SC DHfK Leipzig erhält Lizenz für Erste und Zweite Liga ohne Auflagen

Das gibt Aufwind für die entscheidende Saisonphase: Die unabhängige Lizenzierungskommission hat am heutigen Mittwoch über die Lizenzvergabe in beiden Profi-Bundesligen entschieden und das Präsidium des HBL e. V. sowie die Clubs über die Lizenzerteilung für die kommende Saison informiert. Die Handballer des SC DHfK Leipzig haben die Lizenz für die Saison 2026/27 sowohl für die 1. Bundesliga als auch für die 2. HBL ohne Auflagen erhalten.
Die bereits im vorjährigen Lizenzierungsverfahren attestierte wirtschaftliche Stabilität der Handball-Bundesligisten hat sich trotz der schwierigen gesamtwirtschaftlichen Situation weiter verbessert. Diese erfreuliche Entwicklung ergab das diesjährige Prüfverfahren. Unter den 36 Bewerbern gab es deshalb keine negative Lizenzentscheidung. Nur einige wenige Clubs müssen im Verlauf der kommenden Spielzeit Auflagen erfüllen – ein Zeichen dafür, dass sich die Bundesligisten insgesamt auf einem sehr guten Weg befinden.
„Das sind sehr gute Nachrichten, die dem Verein Sicherheit und Rückhalt für den Saisonendspurt geben. Eine zweigleisige Planung ist für uns Neuland und eine große Herausforderung. Doch genau in solchen Situationen wird deutlich, auf wen man sich verlassen und mit wem man die Zukunft gestalten kann. Ein riesiger Dank gilt daher all unseren Partnern, die Bundesligahandball in Leipzig möglich machen. Für sie und gemeinsam mit ihnen werden wir alles dafür tun, auch zukünftig mit dem SC DHfK Leipzig in der ‚stärksten Liga der Welt‘ vertreten zu sein“, sagt Geschäftsführer Karsten Günther.

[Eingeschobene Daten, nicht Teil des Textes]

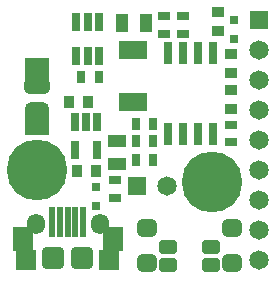
<source format=gts>
G04*
G04 #@! TF.GenerationSoftware,Altium Limited,CircuitStudio,1.5.2 (30)*
G04*
G04 Layer_Color=20142*
%FSLAX25Y25*%
%MOIN*%
G70*
G01*
G75*
G04:AMPARAMS|DCode=63|XSize=60.63mil|YSize=48.82mil|CornerRadius=13.58mil|HoleSize=0mil|Usage=FLASHONLY|Rotation=180.000|XOffset=0mil|YOffset=0mil|HoleType=Round|Shape=RoundedRectangle|*
%AMROUNDEDRECTD63*
21,1,0.06063,0.02165,0,0,180.0*
21,1,0.03347,0.04882,0,0,180.0*
1,1,0.02717,-0.01673,0.01083*
1,1,0.02717,0.01673,0.01083*
1,1,0.02717,0.01673,-0.01083*
1,1,0.02717,-0.01673,-0.01083*
%
%ADD63ROUNDEDRECTD63*%
G04:AMPARAMS|DCode=64|XSize=64.57mil|YSize=60.63mil|CornerRadius=16.54mil|HoleSize=0mil|Usage=FLASHONLY|Rotation=180.000|XOffset=0mil|YOffset=0mil|HoleType=Round|Shape=RoundedRectangle|*
%AMROUNDEDRECTD64*
21,1,0.06457,0.02756,0,0,180.0*
21,1,0.03150,0.06063,0,0,180.0*
1,1,0.03307,-0.01575,0.01378*
1,1,0.03307,0.01575,0.01378*
1,1,0.03307,0.01575,-0.01378*
1,1,0.03307,-0.01575,-0.01378*
%
%ADD64ROUNDEDRECTD64*%
%ADD65R,0.02126X0.10000*%
%ADD66R,0.02913X0.06063*%
%ADD67R,0.02913X0.02520*%
%ADD68R,0.02913X0.04095*%
%ADD69R,0.02913X0.07638*%
%ADD70R,0.04095X0.02913*%
%ADD71R,0.04488X0.06457*%
%ADD72R,0.06457X0.04488*%
%ADD73R,0.04095X0.03701*%
%ADD74R,0.03701X0.04095*%
%ADD75R,0.09213X0.06457*%
%ADD76R,0.06850X0.06850*%
%ADD77O,0.06063X0.06850*%
G04:AMPARAMS|DCode=78|XSize=76.38mil|YSize=76.38mil|CornerRadius=20.47mil|HoleSize=0mil|Usage=FLASHONLY|Rotation=180.000|XOffset=0mil|YOffset=0mil|HoleType=Round|Shape=RoundedRectangle|*
%AMROUNDEDRECTD78*
21,1,0.07638,0.03543,0,0,180.0*
21,1,0.03543,0.07638,0,0,180.0*
1,1,0.04095,-0.01772,0.01772*
1,1,0.04095,0.01772,0.01772*
1,1,0.04095,0.01772,-0.01772*
1,1,0.04095,-0.01772,-0.01772*
%
%ADD78ROUNDEDRECTD78*%
%ADD79R,0.06850X0.08425*%
%ADD80C,0.00551*%
%ADD81C,0.20236*%
%ADD82R,0.08425X0.10000*%
G04:AMPARAMS|DCode=83|XSize=52.76mil|YSize=84.25mil|CornerRadius=14.57mil|HoleSize=0mil|Usage=FLASHONLY|Rotation=270.000|XOffset=0mil|YOffset=0mil|HoleType=Round|Shape=RoundedRectangle|*
%AMROUNDEDRECTD83*
21,1,0.05276,0.05512,0,0,270.0*
21,1,0.02362,0.08425,0,0,270.0*
1,1,0.02913,-0.02756,-0.01181*
1,1,0.02913,-0.02756,0.01181*
1,1,0.02913,0.02756,0.01181*
1,1,0.02913,0.02756,-0.01181*
%
%ADD83ROUNDEDRECTD83*%
%ADD84O,0.08425X0.05276*%
%ADD85R,0.08425X0.08425*%
%ADD86C,0.06457*%
%ADD87R,0.06457X0.06457*%
%ADD88R,0.06457X0.06457*%
%ADD89C,0.03950*%
D63*
X69685Y3937D02*
D03*
Y9843D02*
D03*
X55512D02*
D03*
Y3937D02*
D03*
D64*
X76772Y16142D02*
D03*
Y4331D02*
D03*
X48425D02*
D03*
Y16142D02*
D03*
D65*
X24606Y18110D02*
D03*
X22047D02*
D03*
X19488D02*
D03*
X16929D02*
D03*
X27165D02*
D03*
D66*
X28740Y84843D02*
D03*
X25000Y73425D02*
D03*
X28740Y73425D02*
D03*
X32480D02*
D03*
Y84843D02*
D03*
X25000D02*
D03*
X31890Y51575D02*
D03*
X28150Y51575D02*
D03*
X24409D02*
D03*
Y42126D02*
D03*
X31890D02*
D03*
D67*
X77559Y79134D02*
D03*
Y85433D02*
D03*
X31496Y23622D02*
D03*
Y29921D02*
D03*
D68*
X44685Y38976D02*
D03*
X50590Y38976D02*
D03*
X44685Y45276D02*
D03*
X50590Y45276D02*
D03*
X50591Y50787D02*
D03*
X44685Y50787D02*
D03*
X32480Y66535D02*
D03*
X26575Y66535D02*
D03*
D69*
X70492Y74409D02*
D03*
X65492D02*
D03*
X60492D02*
D03*
X55492D02*
D03*
Y47638D02*
D03*
X60492D02*
D03*
X65492D02*
D03*
X70492D02*
D03*
D70*
X76378Y50591D02*
D03*
X76378Y44685D02*
D03*
X54331Y86811D02*
D03*
X54331Y80906D02*
D03*
X60630Y80905D02*
D03*
X60630Y86811D02*
D03*
X37795Y26181D02*
D03*
X37795Y32087D02*
D03*
D71*
X40157Y84646D02*
D03*
X48031D02*
D03*
D72*
X38583Y37402D02*
D03*
Y45276D02*
D03*
D73*
X76378Y74016D02*
D03*
Y67716D02*
D03*
X72047Y81890D02*
D03*
Y88189D02*
D03*
X76378Y62205D02*
D03*
Y55905D02*
D03*
D74*
X28740Y58268D02*
D03*
X22441D02*
D03*
X31496Y35039D02*
D03*
X25197D02*
D03*
D75*
X43701Y58268D02*
D03*
Y75590D02*
D03*
D76*
X35827Y5512D02*
D03*
X8268D02*
D03*
D77*
X11417Y17323D02*
D03*
X32677D02*
D03*
D78*
X17323Y6299D02*
D03*
X26772D02*
D03*
D79*
X7087Y12598D02*
D03*
X37008D02*
D03*
D80*
X11417Y83858D02*
D03*
D81*
X70079Y31496D02*
D03*
X11811Y35433D02*
D03*
D82*
Y67716D02*
D03*
D83*
Y63386D02*
D03*
D84*
Y55512D02*
D03*
D85*
Y51181D02*
D03*
D86*
X55276Y30315D02*
D03*
X85827Y65433D02*
D03*
Y55433D02*
D03*
Y45433D02*
D03*
Y35433D02*
D03*
Y25433D02*
D03*
Y15433D02*
D03*
Y5433D02*
D03*
Y75433D02*
D03*
D87*
X45276Y30315D02*
D03*
D88*
X85827Y85433D02*
D03*
D89*
X55512Y9843D02*
D03*
Y3937D02*
D03*
X69685D02*
D03*
Y9843D02*
D03*
M02*

</source>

Die Lizenzierungskommission des Handball-Bundesliga e. V. hat die Entscheidungen nach Prüfung der eingereichten Unterlagen sowie im Rahmen konstruktiver Lizenzgespräche mit den Lizenzbewerbern getroffen. Im Rahmen des Lizenzierungsverfahrens wird die finanzielle Leistungsfähigkeit der Vereine überprüft. Ebenso werden infrastrukturelle und rechtliche Kriterien bewertet. Das Verfahren sichert dem deutschen Profihandball wirtschaftliche Stabilität, einen fairen Wettbewerb und Integrität.

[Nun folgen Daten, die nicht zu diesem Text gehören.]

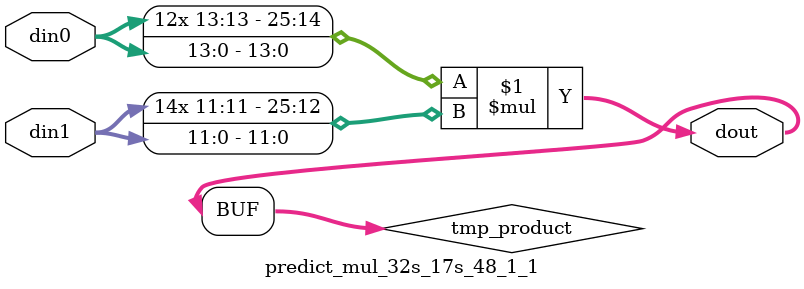
<source format=v>

`timescale 1 ns / 1 ps

  module predict_mul_32s_17s_48_1_1(din0, din1, dout);
parameter ID = 1;
parameter NUM_STAGE = 0;
parameter din0_WIDTH = 14;
parameter din1_WIDTH = 12;
parameter dout_WIDTH = 26;

input [din0_WIDTH - 1 : 0] din0; 
input [din1_WIDTH - 1 : 0] din1; 
output [dout_WIDTH - 1 : 0] dout;

wire signed [dout_WIDTH - 1 : 0] tmp_product;













assign tmp_product = $signed(din0) * $signed(din1);








assign dout = tmp_product;







endmodule

</source>
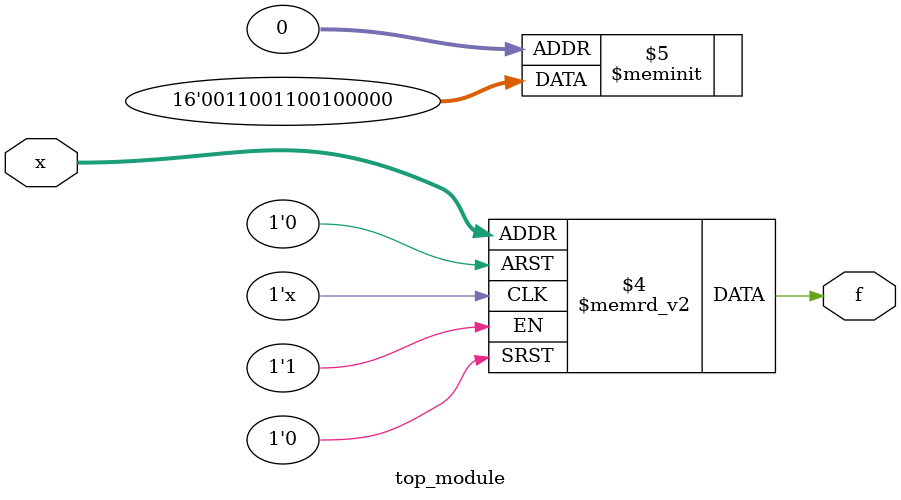
<source format=sv>
module top_module (
    input [4:1] x,
    output logic f
);

always_comb begin
    case ({x[4], x[3], x[2], x[1]})
        4'b0000, 4'b0010, 4'b0111, 4'b1010: f = 1'b0; // don't-care cases
        4'b0001: f = 1'b0;
        4'b0101: f = 1'b1;
        4'b0110: f = 1'b0;
        4'b1000, 4'b1001, 4'b1100, 4'b1101: f = 1'b1;
        default: f = 1'b0; // don't-care cases
    endcase
end

endmodule

</source>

Der Lizenzierungskommission gehören neben dem Vorsitzenden Rolf Nottmeier, Direktor des Arbeitsgerichts Minden, Olaf Rittmeier (Steuerberater), Frank Bohmann (HBL-Geschäftsführer) und Mattes Rogowski (HBL-Geschäftsleitung Sport & Lizenzen) an. Unterstützt wird die Kommission durch Marie Küppers (Managerin Spielorganisation, Sportentwicklung, Lizenzierung HBL GmbH).
Im Zuge der Lizenzerteilung bedankt sich die SC DHfK Handball Verwaltung GmbH zudem bei der Steuerkanzlei CONTAX & Franke GbR, Steuerberater und Rechtsanwälte, die den Verein seit über fünfzehn Jahren berät und im Lizenzierungsprozess intensiv begleitet.